Friday, Jun. 30, 1961
Life Across the Pole
Nearly 5,000 miles from familiar forests, the traveling New Zealand naturalists were delighted to find that they might well have been tramping their own woodlands. There in the rain forests of southern Chile were vast stands of beech, remarkably similar to the trees of their native land. The damp Chilean glades were greenly upholstered with ferns and mosses almost exactly like those that grow in Australasia. Even swarming insects looked the same as the insects of home. How did delicate plant and insect life ever make the difficult migration across great southern oceans or the hostile icecap of Antarctica?
There are a couple of possible answers, says Zoologist Martin Holdgate, who led the Royal Society's recent expedition to southern Chile. In the British magazine New Scientist, Holdgate traces the probable biological routes between the temperate lands on the opposite sides of the South Pole. Water-resistant seeds of a few plants may have ridden the ocean currents that flow around Antarctica from west to east, he points out, and the dust-small spores of ferns may have been carried far by the prevailing westerly winds. But most plants and insects of the far southern lands cannot survive long sea or air voyages. The major crossings must have been made in some other way.
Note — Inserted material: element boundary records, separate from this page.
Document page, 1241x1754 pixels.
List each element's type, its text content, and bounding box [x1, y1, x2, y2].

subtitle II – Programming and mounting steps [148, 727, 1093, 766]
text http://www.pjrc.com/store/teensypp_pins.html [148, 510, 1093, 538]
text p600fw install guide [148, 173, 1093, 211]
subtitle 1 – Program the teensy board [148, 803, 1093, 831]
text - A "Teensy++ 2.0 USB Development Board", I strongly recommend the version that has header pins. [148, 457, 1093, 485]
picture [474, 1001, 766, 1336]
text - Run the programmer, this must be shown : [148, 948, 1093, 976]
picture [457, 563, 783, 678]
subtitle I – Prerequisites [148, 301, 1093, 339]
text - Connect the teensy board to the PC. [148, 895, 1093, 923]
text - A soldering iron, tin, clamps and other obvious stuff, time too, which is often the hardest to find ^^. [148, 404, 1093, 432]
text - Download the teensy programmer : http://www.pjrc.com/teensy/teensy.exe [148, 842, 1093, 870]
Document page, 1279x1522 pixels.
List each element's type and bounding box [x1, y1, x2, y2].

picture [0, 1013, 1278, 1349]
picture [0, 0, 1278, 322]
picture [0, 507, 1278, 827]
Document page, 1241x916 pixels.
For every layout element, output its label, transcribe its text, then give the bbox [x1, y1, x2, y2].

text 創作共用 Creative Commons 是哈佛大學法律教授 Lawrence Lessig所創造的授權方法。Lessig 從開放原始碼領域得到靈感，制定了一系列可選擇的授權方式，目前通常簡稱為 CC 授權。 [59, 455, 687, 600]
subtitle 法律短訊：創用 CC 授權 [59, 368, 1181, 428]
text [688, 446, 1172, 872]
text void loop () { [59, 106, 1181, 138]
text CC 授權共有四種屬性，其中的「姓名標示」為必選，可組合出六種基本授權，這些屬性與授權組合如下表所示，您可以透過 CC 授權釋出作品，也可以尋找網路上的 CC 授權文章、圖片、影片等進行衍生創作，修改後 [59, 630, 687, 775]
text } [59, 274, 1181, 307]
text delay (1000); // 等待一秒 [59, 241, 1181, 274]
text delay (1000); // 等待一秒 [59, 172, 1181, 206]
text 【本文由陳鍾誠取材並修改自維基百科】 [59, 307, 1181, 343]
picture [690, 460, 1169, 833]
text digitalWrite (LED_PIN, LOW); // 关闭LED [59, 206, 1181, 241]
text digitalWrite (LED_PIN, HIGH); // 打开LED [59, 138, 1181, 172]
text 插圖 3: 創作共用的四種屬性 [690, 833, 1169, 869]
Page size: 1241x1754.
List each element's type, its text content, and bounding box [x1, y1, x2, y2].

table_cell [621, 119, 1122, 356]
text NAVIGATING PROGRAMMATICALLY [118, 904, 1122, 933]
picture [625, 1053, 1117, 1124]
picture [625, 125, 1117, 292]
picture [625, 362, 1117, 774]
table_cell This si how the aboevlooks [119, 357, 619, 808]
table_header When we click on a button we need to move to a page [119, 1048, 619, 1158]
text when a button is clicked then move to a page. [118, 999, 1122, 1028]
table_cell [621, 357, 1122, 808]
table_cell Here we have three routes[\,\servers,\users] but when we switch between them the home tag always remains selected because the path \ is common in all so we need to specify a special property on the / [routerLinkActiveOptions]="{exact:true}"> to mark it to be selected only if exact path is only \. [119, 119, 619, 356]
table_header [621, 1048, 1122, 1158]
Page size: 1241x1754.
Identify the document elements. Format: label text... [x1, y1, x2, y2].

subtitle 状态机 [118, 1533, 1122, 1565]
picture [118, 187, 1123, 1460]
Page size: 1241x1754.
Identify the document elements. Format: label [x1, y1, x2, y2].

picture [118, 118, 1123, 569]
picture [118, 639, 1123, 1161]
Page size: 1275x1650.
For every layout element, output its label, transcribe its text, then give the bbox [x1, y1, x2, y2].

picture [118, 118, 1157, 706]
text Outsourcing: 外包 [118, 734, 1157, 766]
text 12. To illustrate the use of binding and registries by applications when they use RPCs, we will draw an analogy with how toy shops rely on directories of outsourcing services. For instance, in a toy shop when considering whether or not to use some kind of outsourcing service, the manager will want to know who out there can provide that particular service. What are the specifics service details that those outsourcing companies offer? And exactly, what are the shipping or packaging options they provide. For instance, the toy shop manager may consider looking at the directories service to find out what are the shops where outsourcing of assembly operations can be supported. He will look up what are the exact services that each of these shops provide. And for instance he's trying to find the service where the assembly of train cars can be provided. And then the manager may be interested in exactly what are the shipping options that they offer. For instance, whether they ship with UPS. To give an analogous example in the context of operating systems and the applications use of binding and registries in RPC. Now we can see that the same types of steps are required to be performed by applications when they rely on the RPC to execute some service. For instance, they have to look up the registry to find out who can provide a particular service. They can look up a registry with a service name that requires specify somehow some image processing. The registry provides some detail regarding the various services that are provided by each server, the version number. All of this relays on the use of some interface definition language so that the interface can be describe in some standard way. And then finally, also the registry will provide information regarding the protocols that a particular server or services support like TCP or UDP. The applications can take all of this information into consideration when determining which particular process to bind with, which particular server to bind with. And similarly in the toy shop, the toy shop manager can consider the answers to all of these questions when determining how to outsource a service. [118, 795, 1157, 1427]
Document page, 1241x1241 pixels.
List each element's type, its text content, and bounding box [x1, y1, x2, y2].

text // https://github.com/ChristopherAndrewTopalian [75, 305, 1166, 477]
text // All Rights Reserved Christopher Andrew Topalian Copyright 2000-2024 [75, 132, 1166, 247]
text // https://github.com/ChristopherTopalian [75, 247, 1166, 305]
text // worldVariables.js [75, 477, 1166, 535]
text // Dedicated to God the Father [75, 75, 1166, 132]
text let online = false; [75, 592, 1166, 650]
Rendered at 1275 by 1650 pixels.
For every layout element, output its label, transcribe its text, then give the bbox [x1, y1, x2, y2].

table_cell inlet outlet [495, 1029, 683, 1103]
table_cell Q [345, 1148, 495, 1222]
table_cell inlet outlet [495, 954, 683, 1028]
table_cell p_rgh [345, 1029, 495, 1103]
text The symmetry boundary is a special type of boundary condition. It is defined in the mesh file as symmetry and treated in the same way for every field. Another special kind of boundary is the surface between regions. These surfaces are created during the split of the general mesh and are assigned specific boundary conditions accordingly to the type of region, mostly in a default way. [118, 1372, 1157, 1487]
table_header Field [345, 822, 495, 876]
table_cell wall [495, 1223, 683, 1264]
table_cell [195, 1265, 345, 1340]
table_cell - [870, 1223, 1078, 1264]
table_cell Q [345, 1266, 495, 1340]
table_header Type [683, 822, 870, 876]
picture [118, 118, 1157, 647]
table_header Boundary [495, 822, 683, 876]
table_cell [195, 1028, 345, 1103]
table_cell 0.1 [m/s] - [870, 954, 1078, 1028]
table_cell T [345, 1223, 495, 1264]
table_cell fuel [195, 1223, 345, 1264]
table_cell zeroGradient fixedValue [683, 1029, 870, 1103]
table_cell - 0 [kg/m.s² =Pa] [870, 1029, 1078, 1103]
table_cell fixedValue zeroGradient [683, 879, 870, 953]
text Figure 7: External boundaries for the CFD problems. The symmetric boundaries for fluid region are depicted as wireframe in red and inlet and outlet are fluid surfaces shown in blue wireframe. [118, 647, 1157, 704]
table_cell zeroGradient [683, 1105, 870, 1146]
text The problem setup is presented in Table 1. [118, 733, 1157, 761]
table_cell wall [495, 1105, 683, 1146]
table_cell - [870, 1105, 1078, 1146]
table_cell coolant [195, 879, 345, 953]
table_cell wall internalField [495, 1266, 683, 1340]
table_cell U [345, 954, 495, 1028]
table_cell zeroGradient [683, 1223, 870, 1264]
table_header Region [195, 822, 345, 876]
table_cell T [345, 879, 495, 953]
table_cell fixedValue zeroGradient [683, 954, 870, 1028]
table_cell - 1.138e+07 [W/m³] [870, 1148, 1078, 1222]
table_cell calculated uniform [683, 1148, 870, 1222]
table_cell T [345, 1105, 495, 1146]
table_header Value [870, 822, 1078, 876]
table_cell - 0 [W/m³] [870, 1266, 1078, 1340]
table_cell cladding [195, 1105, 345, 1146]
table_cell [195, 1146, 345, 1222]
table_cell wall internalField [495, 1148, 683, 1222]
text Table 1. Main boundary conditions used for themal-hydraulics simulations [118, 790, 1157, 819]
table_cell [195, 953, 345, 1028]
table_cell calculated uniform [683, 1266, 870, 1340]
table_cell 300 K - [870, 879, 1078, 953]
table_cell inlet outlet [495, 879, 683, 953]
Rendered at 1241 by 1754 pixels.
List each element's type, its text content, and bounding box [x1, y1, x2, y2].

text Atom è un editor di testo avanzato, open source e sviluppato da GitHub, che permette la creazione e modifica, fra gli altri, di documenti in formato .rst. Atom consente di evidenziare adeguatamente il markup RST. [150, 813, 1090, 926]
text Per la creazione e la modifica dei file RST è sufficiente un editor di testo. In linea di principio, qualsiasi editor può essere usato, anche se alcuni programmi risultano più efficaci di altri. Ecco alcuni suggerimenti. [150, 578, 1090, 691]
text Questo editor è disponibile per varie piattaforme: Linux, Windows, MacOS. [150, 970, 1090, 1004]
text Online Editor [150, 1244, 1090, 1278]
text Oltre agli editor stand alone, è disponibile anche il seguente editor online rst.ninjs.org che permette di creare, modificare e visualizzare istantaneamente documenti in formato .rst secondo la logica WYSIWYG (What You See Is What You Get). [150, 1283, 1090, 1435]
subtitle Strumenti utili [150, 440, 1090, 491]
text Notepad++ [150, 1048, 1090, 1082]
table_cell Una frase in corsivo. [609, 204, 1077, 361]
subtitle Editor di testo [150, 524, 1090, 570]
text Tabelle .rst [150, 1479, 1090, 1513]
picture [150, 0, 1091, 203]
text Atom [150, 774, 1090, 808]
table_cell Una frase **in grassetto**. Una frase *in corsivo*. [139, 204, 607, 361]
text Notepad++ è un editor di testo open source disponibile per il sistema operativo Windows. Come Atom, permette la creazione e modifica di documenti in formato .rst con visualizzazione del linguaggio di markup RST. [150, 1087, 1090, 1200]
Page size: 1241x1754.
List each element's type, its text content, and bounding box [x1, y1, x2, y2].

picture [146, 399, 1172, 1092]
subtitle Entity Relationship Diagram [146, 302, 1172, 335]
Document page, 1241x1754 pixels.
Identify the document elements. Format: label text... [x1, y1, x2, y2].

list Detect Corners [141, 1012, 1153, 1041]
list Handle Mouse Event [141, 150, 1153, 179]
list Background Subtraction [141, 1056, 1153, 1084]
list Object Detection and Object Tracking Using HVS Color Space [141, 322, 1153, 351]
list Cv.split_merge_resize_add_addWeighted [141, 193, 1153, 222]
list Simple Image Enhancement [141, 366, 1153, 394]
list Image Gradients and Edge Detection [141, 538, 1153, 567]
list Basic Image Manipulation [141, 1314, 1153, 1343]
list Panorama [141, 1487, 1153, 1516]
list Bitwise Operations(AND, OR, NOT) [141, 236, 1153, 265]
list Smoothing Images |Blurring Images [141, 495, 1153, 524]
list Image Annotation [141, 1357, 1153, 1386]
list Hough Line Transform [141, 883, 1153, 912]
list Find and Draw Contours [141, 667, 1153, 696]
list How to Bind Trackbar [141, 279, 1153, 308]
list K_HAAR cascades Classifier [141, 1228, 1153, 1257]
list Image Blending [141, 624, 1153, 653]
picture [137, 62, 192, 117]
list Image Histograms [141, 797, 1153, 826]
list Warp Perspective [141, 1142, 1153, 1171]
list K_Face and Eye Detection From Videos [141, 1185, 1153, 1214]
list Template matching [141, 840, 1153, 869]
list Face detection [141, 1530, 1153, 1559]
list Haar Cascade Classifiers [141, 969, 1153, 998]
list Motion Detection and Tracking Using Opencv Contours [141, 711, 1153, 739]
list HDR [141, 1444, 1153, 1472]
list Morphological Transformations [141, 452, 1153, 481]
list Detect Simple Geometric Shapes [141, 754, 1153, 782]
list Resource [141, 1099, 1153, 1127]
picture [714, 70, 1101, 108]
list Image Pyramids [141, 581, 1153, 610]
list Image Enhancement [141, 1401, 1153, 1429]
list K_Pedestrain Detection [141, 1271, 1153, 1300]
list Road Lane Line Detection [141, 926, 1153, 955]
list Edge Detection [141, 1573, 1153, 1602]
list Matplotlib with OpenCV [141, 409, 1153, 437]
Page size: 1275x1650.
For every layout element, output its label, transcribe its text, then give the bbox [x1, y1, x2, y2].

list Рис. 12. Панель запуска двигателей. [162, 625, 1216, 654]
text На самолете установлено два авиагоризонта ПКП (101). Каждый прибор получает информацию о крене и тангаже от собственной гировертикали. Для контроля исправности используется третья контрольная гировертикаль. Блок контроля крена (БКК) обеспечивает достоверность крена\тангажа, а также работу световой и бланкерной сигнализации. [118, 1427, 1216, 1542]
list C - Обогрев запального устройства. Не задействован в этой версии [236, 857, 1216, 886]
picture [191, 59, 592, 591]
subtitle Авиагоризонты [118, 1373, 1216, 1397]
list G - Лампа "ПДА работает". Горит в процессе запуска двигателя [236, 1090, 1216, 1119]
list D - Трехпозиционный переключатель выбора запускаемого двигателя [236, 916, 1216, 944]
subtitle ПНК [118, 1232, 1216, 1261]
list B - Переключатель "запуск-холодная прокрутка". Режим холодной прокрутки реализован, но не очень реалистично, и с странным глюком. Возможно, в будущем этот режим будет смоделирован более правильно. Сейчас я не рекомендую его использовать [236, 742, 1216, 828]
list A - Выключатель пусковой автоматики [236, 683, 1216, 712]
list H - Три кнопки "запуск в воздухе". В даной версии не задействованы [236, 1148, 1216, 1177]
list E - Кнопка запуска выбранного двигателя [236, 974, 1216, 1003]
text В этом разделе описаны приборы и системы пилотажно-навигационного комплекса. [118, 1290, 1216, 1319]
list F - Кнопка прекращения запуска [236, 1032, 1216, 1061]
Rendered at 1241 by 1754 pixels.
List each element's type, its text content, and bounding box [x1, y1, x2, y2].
It is far more likely, Dr. Holdgate believes, that far-southern forms of plant and animal life spread across Antarctica and the chains of islands that fringe it. Today Antarctica is impassable to higher plants or insects, but fossil evidence shows that 10 million years ago, it had a temperate climate and was covered with forests characteristic of the modern South Temperate Zone. Plants and insects capable of crossing moderate water gaps could have used Antarctica as a bridge between New Zealand and Australia on one side and South America on the other. Some of the flora and fauna may even have evolved in pleasant Antarctic valleys that are now covered by two miles of ice.
Some plants common to both sides of the South Temperate Zone are apparently incapable of crossing even modest water gaps, but if they were in existence 150 million years ago, they probably did not need to. Holdgate points out that in those days, Australia, New Zealand, Antarctica and South America were probably jammed close together. The primitive plants that grew on outlying parts of this great ancient land had only to last out the seasons while the continents drifted northward and moved them and their home thousands of miles apart.